Sensor-Equipped Gloves May Give Voice to Sign Language
It may one day be possible for people who communicate with sign language to vocalize using sensor-equipped gloves and smartphones. The promising technology is in its early stages of development, though, and many challenges remain. Just like spoken languages, sign language is complex and contextual, so any program translating it must be able to pick up on the nuances of movements and contexts.
Jul 12, 2012 10:38 AM PT
Making use of sleek black gloves, sophisticated sensors, a microcontroller and a smartphone, students from the Ukraine have created a device that translates sign language into speech.
Called "Enable Talk," the system won first place in the software design category at Microsoft's 10th annual Imagine Cup, held this year in Sydney, Australia.
The team of four students, called "QuadSquad," will take home US$25,000 and have the opportunity to apply for further grants and startup assistance from Microsoft.
Motion to Voice
The students got the idea for the device when trying to interact with deaf classmates. The prototype has 11 flex sensors, eight touch sensors, an accelerometer/compass and accelerometer gyroscope built into the gloves. These sense where the hands are in space and transmit this data to a controller that uses Bluetooth to connect to a mobile phone.
Enable Talk's software translates the symbol into a letter or word, and the phone's text-to-speech API gives it a computerized voice.
The system, which the team has estimated will cost about $75 to build and $250 to purchase, has initially focused on recognizing finger-spelling commands. It's being expanded it to include more complex American Sign Language symbols, and users will potentially be able to program it further.
"It's exciting," John Miller, co-owner of the ASL resource site SigningSavvy, told TechNewsWorld. "It's a step in the right direction. It gives a voice to the deaf and hard-of-hearing population."
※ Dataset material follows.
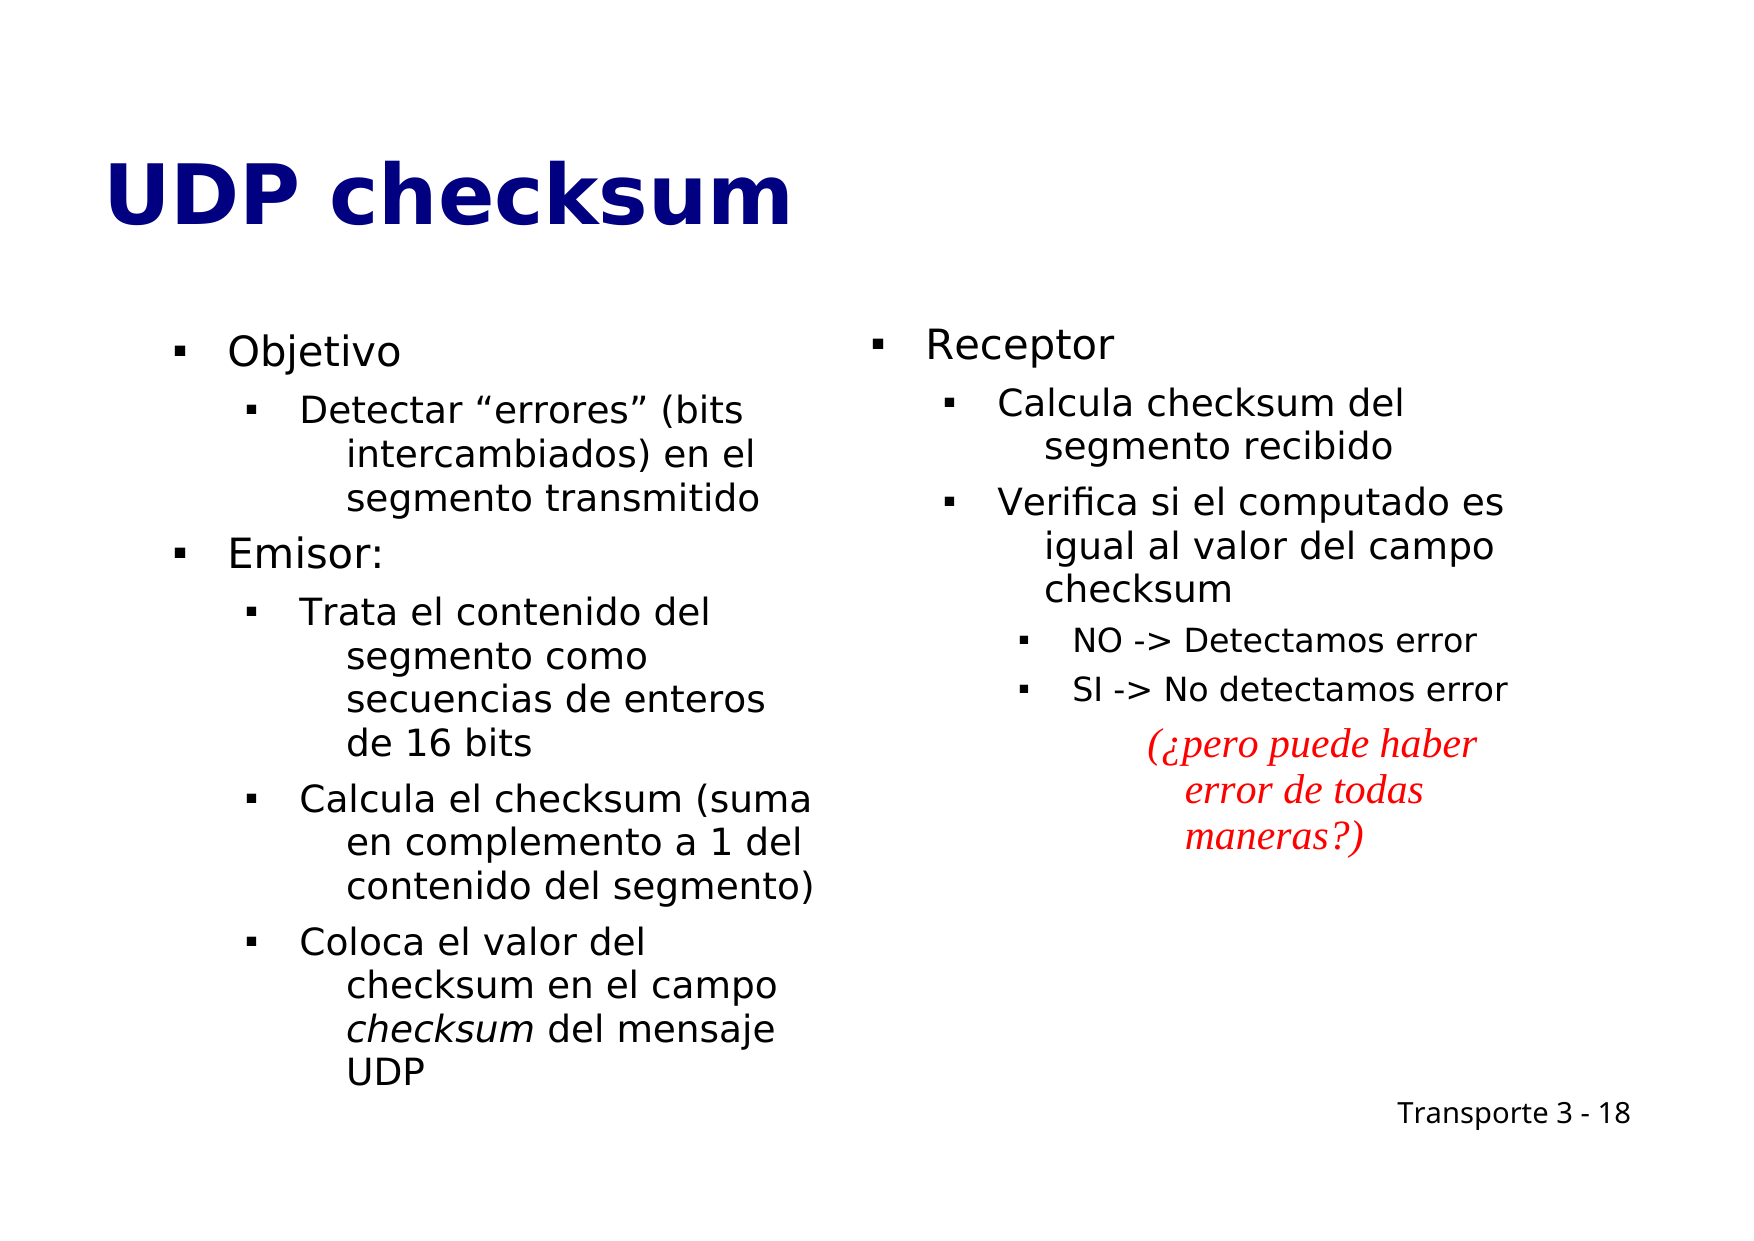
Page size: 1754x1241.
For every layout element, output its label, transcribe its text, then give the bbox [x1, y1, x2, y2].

list Objetivo Detectar “errores” (bits intercambiados) en el segmento transmitido Emisor: Trata el contenido del segmento como secuencias de enteros de 16 bits Calcula el checksum (suma en complemento a 1 del contenido del segmento) Coloca el valor del checksum en el campo checksum del mensaje UDP [154, 320, 833, 1241]
title UDP checksum [88, 95, 1654, 298]
list Receptor Calcula checksum del segmento recibido Verifica si el computado es igual al valor del campo checksum NO -> Detectamos error SI -> No detectamos error (¿pero puede haber error de todas maneras?) [866, 320, 1546, 897]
The move from finger signing to full signing in a system like this will be tricky, however.
"The problem is that hands are individually shaped, so that's always caused problems," said Miller. "Everyone signs a little different, and that's why [the translation] has always been done with a human eye."
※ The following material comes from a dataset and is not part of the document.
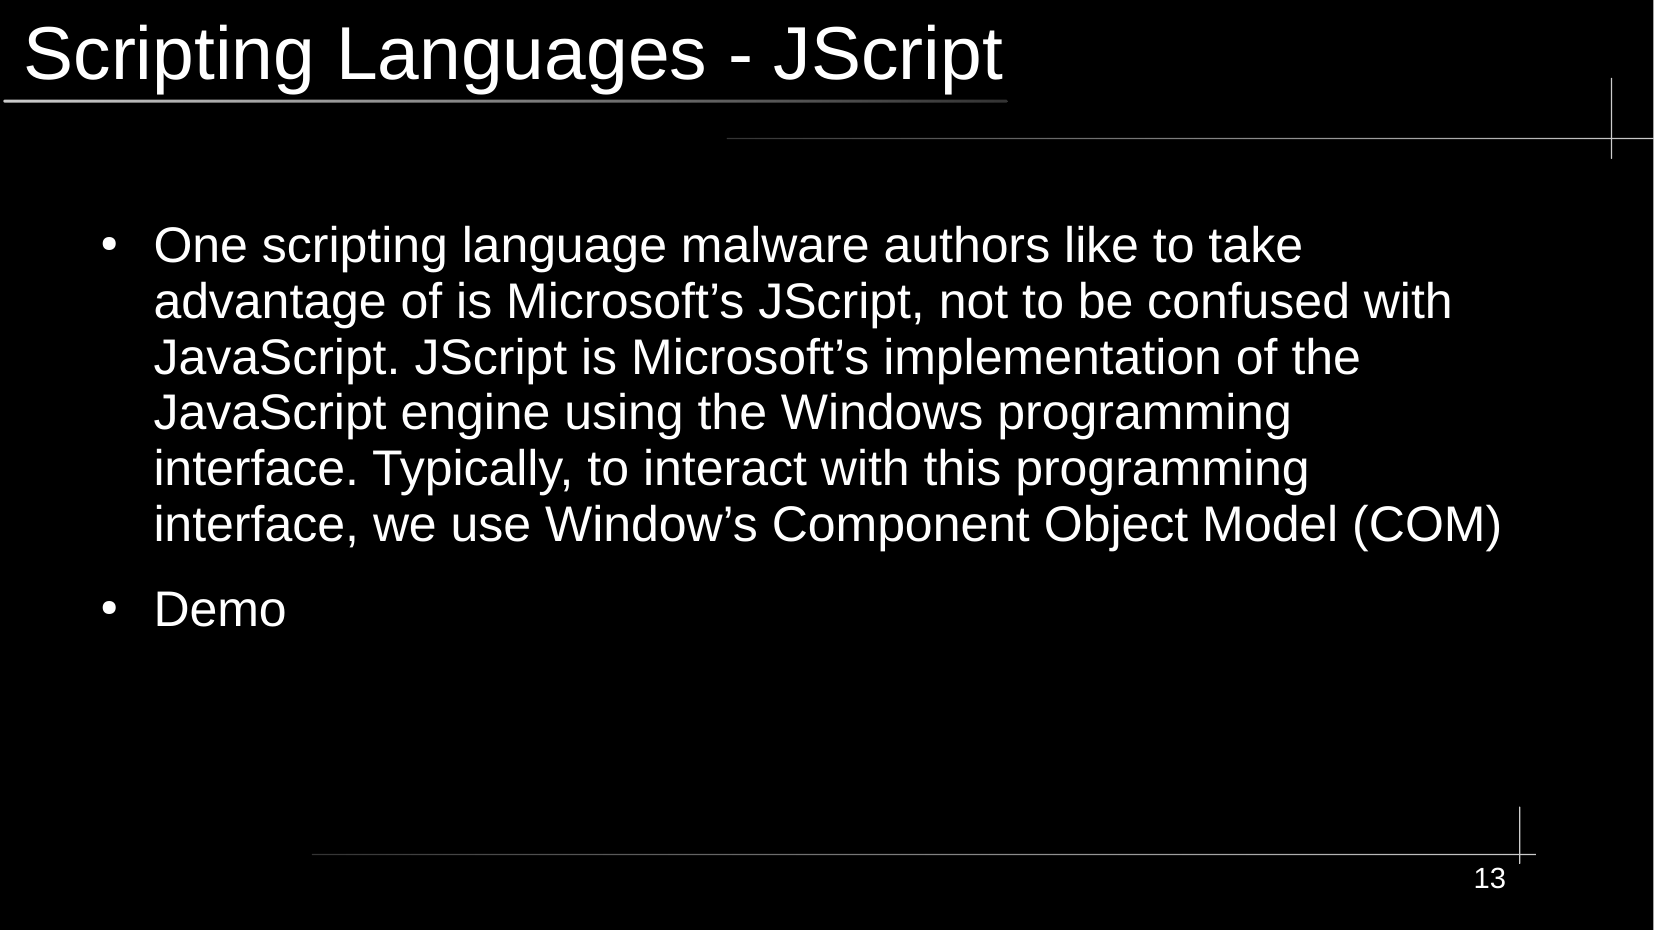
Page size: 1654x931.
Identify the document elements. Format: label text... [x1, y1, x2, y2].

list One scripting language malware authors like to take advantage of is Microsoft’s JScript, not to be confused with JavaScript. JScript is Microsoft’s implementation of the JavaScript engine using the Windows programming interface. Typically, to interact with this programming interface, we use Window’s Component Object Model (COM) Demo [82, 217, 1506, 758]
title Scripting Languages - JScript [23, 0, 1589, 107]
Just like spoken languages, sign language is complex and contextual, so any program translating it must be able to pick up on the nuances of movements and contexts.
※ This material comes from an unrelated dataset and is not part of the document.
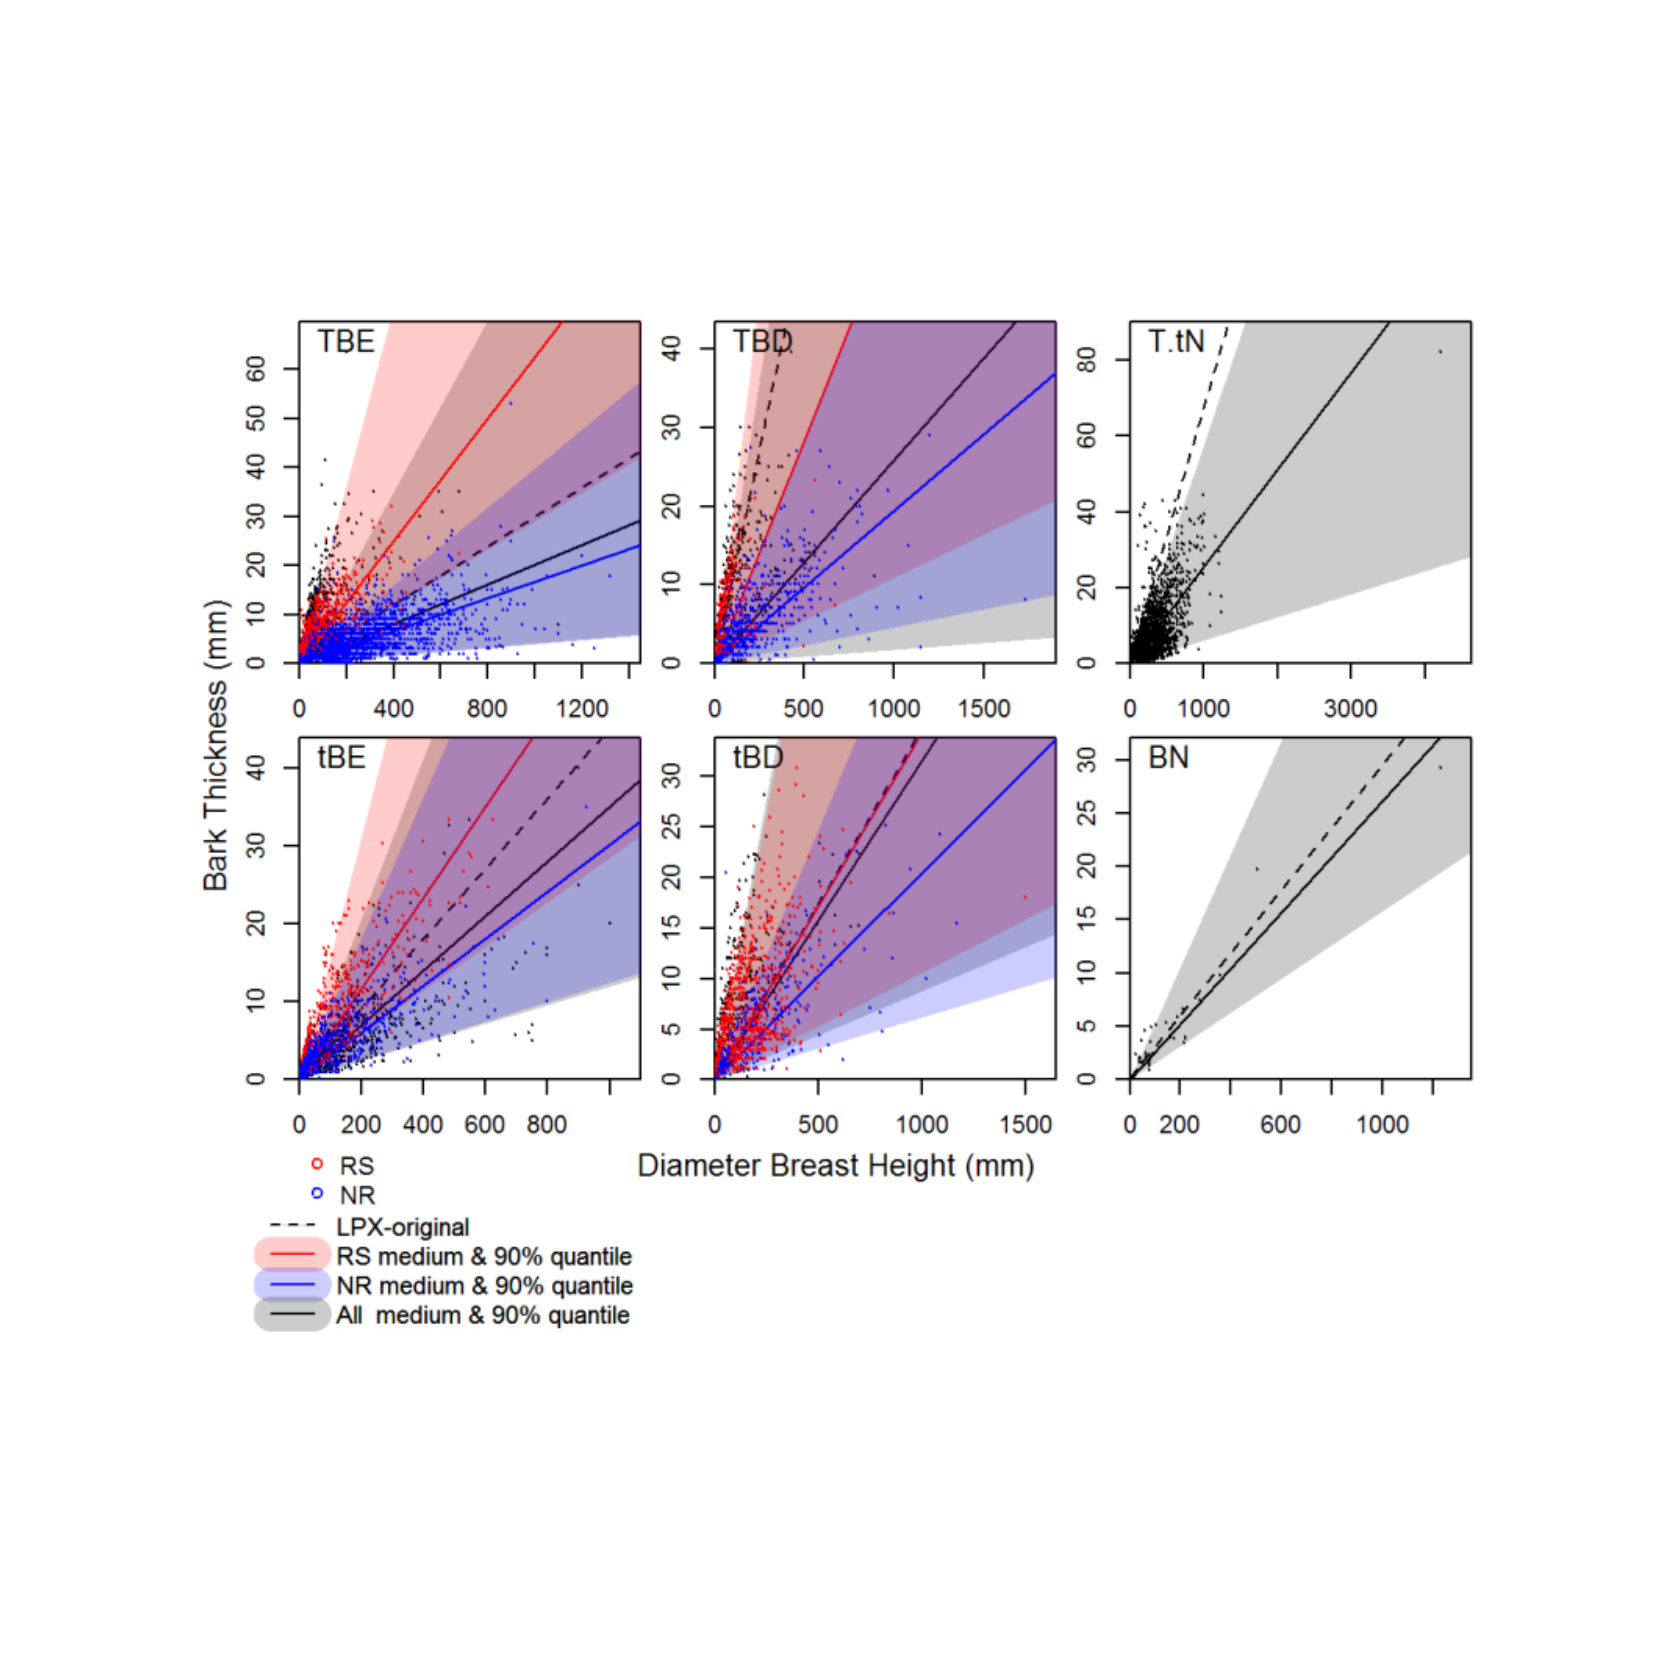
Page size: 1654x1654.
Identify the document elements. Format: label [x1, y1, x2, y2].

"In sign language, there is one motion for many different words and feelings," explained Miller. "It's all about context."
Sign language, like spoken language, also has numerous dialects and versions, and those will need to be taken into account for any full-fledged sign-recognition program.
"There are certain dialects [or] regional signs that may be missed due to not being 'known' to the computer," Liz Stevens, project manager for AllWorld Language Consultants, told TechNewsWorld. "Also, within each region, there are various ways to sign one word. For example, the sign for 'hotel' is made by waving the index and middle fingers in the handshape of 'H.' Another way to sign 'hotel' is done by way of contact on the face. So if these dialects are not programmed into the computer that is translating the signs into speech, there will still be a miscommunications throughout the conversation."
Because of these technical limitations, it might be a long time before Enable Talk can be adapted for widespread use.
"There are a lot of handshapes -- shapes of our hands which we use to form specific signs -- and classifiers -- [shapes that] represent persons, places or things -- nouns -- that may differ from one individual to the next," explained Stevens.
Enable Talk is not likely to do away with the need for a human interpreter any time soon.
"We as an agency have already seen this product being solicited as a replacement to the in-person interpreter," said Robbi Crockett, executive director of the ASL Interpreter Network.
"This is definitely not the case, [since] each face, each set of hands carries different gestures and speed of use," Crockett told TechNewsWorld. "This device is only good, maybe, for one-on-one -- and at a much slower pace since each individual style, body language is unique."
Though it's in its early stages, this technology nonetheless promises to further communication and understanding between deaf and hearing people.
"This promotes awareness," said Miller. "Anything that promotes communication between sign language and other languages is a good thing."